I’ve often thought that the generation sentenced to forty years traipsing around the desert is unfairly portrayed in history as a bunch of whiners and moaners who stumbled continually from one crisis or rebellion to another, with no time off for good behavior.

In truth, we can hardly be blamed for this negative perception when the Torah describes their sins and failings in excruciating detail. Apparently, the Torah doesn’t feel the need to record that most Jews, most of the time, remained loyal and steadfast no matter how far from home they were led on their historic adventure, and that even the ones who fell learnt, in the main, from their mistakes.
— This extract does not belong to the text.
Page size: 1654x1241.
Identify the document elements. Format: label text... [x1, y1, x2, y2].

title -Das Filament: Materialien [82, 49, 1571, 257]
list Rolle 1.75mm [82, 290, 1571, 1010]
It’s just like starting a small business: most mistakes are made at the beginning. The failures in life never learn; for them, disappointment becomes a pattern. The successful entrepreneurs learn from their mistakes, set up systems to avoid them in the future, and eventually reap the rewards of their efforts. Similarly, the forty years in the desert were a huge sociological experiment in successfully transforming a rabble of slaves into a proud, independent people. Sure, they overreacted on many occasions, and tried to prematurely close up shop on G‑d; but through the smelting process of experience, they achieved independence of thought and earned their passage to Israel.

Just Following Orders

The difference between learning from one’s mistakes and replicating them is tiny, but so significant. Think back a few weeks, to when we read about the disaster with the spies. Right at the beginning of their travels, Moses sent them to scout out their future homeland and report on the best way to go about conquering it. They overstepped their mission and, instead of just describing the task that lay ahead, they analyzed the problem and decided they they’d never succeed. As punishment for breaching orders, the Jews were condemned to an extra forty years of wandering.

This week we read about a similar situation, only this time a different outcome came about. Moses sent spies to discover the best way to conquer the land of Yaazer. The spies again overreached themselves, and instead of reporting back to base, undertook to make war on the nation all by themselves. In an astonishing display of self-reliance and resolve, their risk paid off and their surprise attack succeeded.

After the disaster of forty years previously, the spies could well have been excused were they to have insisted on sticking rigidly to the tenets of their task, not deviating from Moses’ instructions by the proverbial inch. Just as some businessmen become traumatized by the mistakes of their early career and refuse to ever again venture into uncharted territory or speculative investments, it must have been so tempting for the Jews to play it safe and await further orders.

To do so would have demonstrated that the years in the desert had impacted their psyche only superficially. The lesson to be learnt from the story of the first spies was not that G‑d discourages independent thought and autonomy of choice, but rather that G‑d despises negativity and pessimism.

To believe in G‑d, one does not have to suspend individual judgment. Quite the contrary, a believer must constantly be on the lookout to understand and fulfill his personal mission. The mistake the first time around was not that they deviated from their instructions, but that they abandoned the plan altogether.

The new set of spies had the gumption and confidence to aspire for immediate success, and demonstrated that they had truly learnt the lesson of the ages by daring to dream and committing themselves to accomplishing G‑d’s will, irrespective of any dangers that lay ahead.